Abstract

Eukaryotic genomes contain many endogenous retroviral sequences (ERVs). ERVs are often severely mutated, therefore difficult to detect. A platform independent (Java) program package, RetroTector© (ReTe), was constructed. It has three basic modules: (i) detection of candidate long terminal repeats (LTRs), (ii) detection of chains of conserved retroviral motifs fulfilling distance constraints and (iii) attempted reconstruction of original retroviral protein sequences, combining alignment, codon statistics and properties of protein ends. Other features are prediction of additional open reading frames, automated database collection, graphical presentation and automatic classification. ReTe favors elements >1000-bp long due to its dependence on order of and distances between retroviral fragments. It detects single or low-copy-number elements.

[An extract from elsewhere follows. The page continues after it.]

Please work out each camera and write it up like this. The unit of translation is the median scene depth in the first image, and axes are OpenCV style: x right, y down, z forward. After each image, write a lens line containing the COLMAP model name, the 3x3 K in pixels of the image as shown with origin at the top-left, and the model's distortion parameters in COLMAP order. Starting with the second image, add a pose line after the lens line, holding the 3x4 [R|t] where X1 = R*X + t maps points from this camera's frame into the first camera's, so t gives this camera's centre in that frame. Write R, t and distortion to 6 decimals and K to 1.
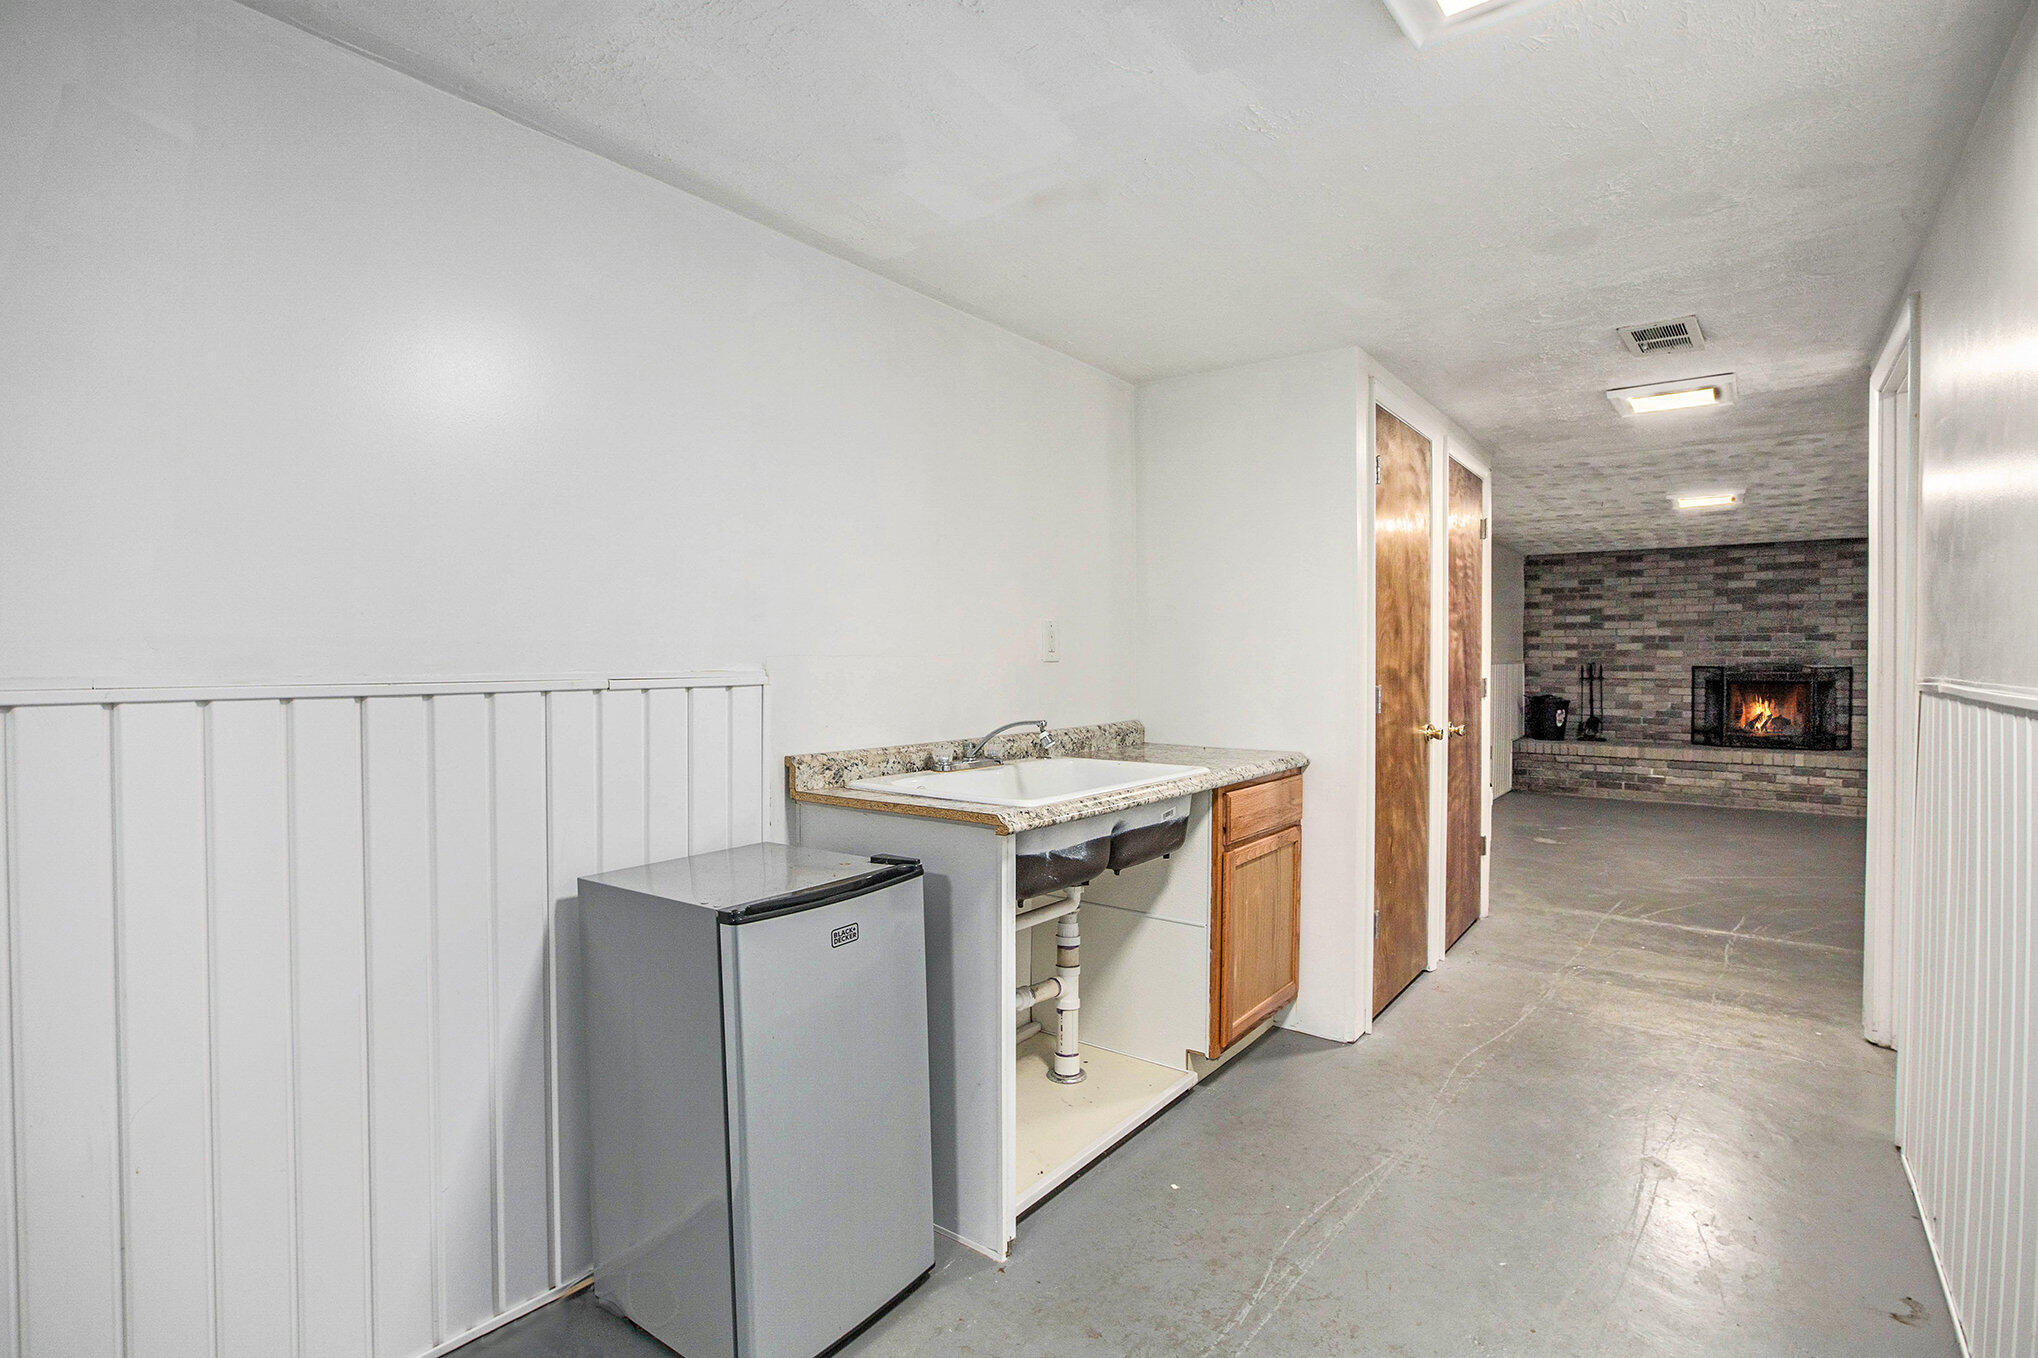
lens RADIAL K [[993.9, 0, 1019.0], [0, 993.9, 679.0], [0, 0, 1]] dist [-0.000609, -0.010318]
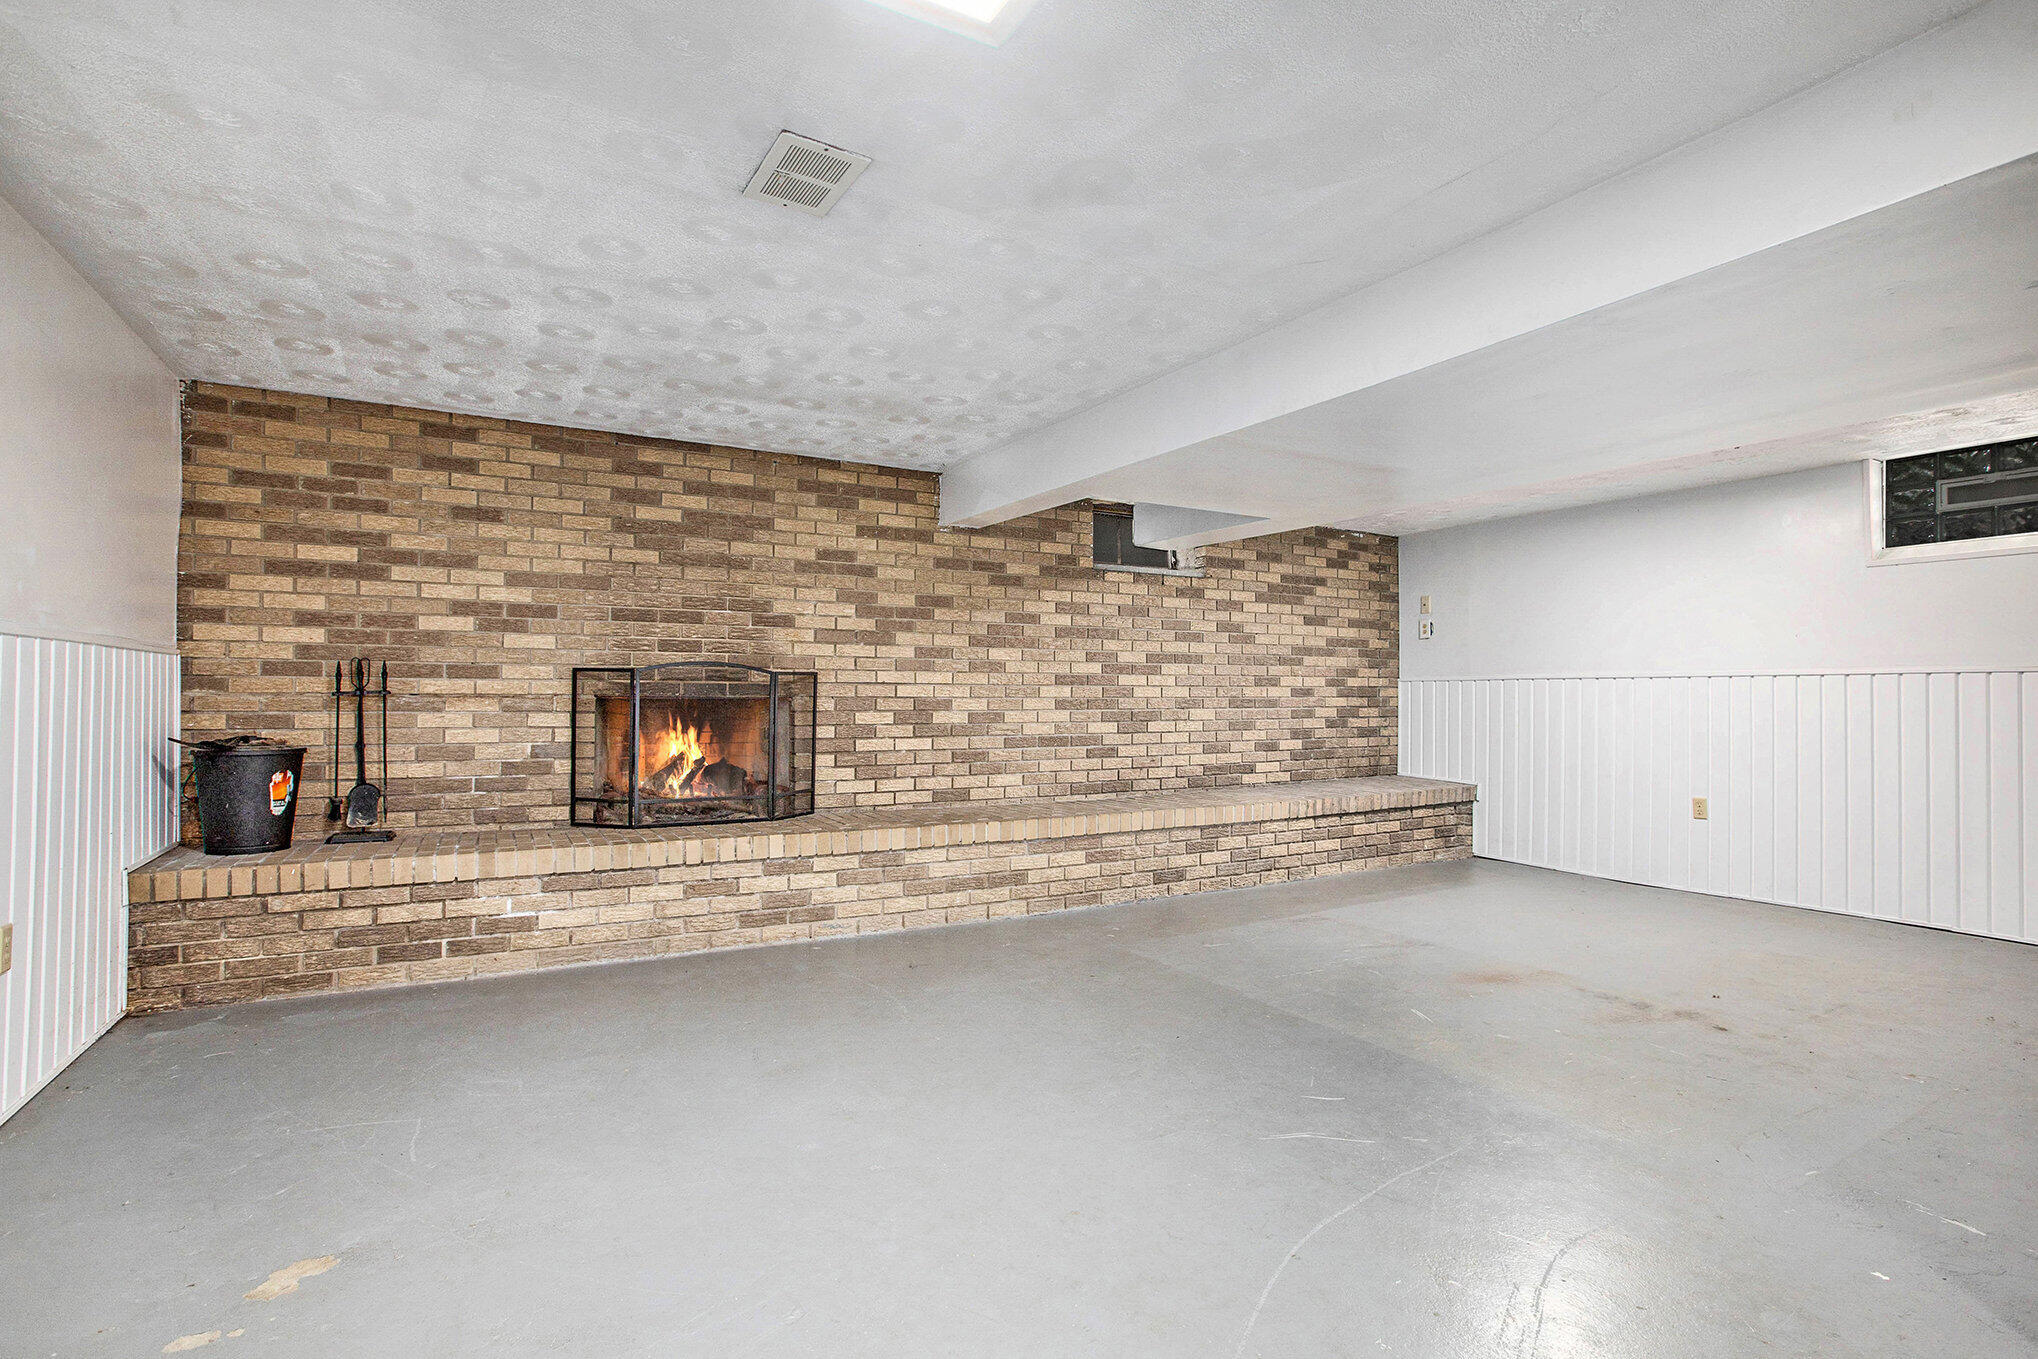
lens RADIAL K [[978.5, 0, 1004.6], [0, 978.5, 672.5], [0, 0, 1]] dist [-0.029047, 0.020127]
pose [[0.411130, 0.020089, 0.911355, 0.319618], [0.008329, 0.999633, -0.025792, 0.003459], [-0.911539, 0.018195, 0.410812, 0.593328]]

ReTe assigned a ‘retroviral’ score of 890–2827 to 10 exogenous retroviruses from seven genera, and accurately predicted their genes. In a simulated model, ReTe was robust against mutational decay. The human genome was analyzed in 1–2 days on a LINUX cluster. Retroviral sequences were detected in divergent vertebrate genomes. Most ReTe detected chains were coincident with Repeatmasker output and the HERVd database. ReTe did not report most of the evolutionary old HERV-L related and MalR sequences, and is not yet tailored for single LTR detection. Nevertheless, ReTe rationally detects and annotates many retroviral sequences.